Et elle mit son binocle, regarda cette pièce qui avait un luxe de grand hôtel garni. Elle vit sur la cheminée de longues épingles à cheveux qui ne venaient certainement pas du maigre chignon de Mme Sidonie. À l’ancienne place où se trouvait le lit, le papier peint se montrait tout éraflé, déteint et sali par les matelas.
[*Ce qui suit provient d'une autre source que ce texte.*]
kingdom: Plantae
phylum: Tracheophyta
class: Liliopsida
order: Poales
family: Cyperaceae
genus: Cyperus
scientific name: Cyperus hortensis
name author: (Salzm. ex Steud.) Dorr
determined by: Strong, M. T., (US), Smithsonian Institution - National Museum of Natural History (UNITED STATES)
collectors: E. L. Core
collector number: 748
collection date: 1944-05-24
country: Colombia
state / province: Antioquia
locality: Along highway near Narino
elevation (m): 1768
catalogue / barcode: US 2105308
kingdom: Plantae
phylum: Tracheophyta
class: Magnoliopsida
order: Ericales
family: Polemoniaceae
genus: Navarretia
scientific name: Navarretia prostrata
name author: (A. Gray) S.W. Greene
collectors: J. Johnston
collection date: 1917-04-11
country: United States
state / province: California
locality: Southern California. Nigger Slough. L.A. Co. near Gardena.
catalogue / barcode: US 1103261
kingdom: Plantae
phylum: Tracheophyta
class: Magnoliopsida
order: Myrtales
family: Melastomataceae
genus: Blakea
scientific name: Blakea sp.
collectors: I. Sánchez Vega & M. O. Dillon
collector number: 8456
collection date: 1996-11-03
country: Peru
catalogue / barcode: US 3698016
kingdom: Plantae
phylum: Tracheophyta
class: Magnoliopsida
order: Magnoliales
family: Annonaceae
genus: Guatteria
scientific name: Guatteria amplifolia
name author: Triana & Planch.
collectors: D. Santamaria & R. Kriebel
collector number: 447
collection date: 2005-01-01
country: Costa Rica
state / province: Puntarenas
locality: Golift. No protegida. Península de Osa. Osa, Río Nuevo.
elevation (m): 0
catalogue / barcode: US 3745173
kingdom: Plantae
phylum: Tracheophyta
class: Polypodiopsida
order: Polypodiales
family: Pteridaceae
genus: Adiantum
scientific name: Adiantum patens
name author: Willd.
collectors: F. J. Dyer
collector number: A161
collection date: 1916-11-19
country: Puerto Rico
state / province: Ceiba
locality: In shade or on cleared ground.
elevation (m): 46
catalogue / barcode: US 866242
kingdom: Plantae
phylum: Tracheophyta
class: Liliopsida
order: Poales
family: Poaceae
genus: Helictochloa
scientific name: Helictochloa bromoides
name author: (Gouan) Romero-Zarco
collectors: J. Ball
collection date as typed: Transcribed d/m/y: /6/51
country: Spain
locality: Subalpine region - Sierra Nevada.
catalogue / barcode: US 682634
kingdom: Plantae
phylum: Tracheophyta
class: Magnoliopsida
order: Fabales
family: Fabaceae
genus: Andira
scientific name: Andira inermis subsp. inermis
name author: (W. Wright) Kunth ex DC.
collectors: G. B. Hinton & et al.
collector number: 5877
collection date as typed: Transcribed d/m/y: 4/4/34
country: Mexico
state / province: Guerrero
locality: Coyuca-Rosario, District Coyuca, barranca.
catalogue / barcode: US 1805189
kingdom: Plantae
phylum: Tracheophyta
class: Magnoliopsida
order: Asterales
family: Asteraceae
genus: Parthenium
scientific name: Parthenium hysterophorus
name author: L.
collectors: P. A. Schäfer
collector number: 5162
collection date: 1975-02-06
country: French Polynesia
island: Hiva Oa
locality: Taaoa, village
La courtière avait bien essayé de cacher cette plaie, derrière les dossiers de deux fauteuils ; mais ces dossiers étaient un peu bas, et Renée s’arrêta à cette bande usée.

— Vous avez quelque chose à me dire ? demanda-t-elle enfin.

— Oui, c’est toute une histoire, dit Mme Sidonie, joignant les mains, avec des mines de gourmande qui va conter ce qu’elle a mangé à son dîner. Imaginez-vous que M. de Saffré est amoureux de la belle madame Saccard… Oui, de vous-même, ma mignonne.

Elle n’eut même pas un mouvement de coquetterie.

— Tiens ! dit-elle, vous le disiez si épris de Mme Michelin.

— Oh ! c’est fini, tout à fait fini… Je puis vous en donner la preuve, si vous voulez… Vous ne savez donc pas que la petite Michelin a plu au baron Gouraud ? C’est à n’y rien comprendre. Tous ceux qui connaissent le baron en sont stupéfaits… Et savez-vous qu’elle est en train d’obtenir le ruban rouge pour son mari !… Allez, c’est une gaillarde. Elle n’a pas froid aux yeux, elle n’a besoin de personne pour conduire sa barque.

Elle dit cela avec quelque regret mêlé d’admiration.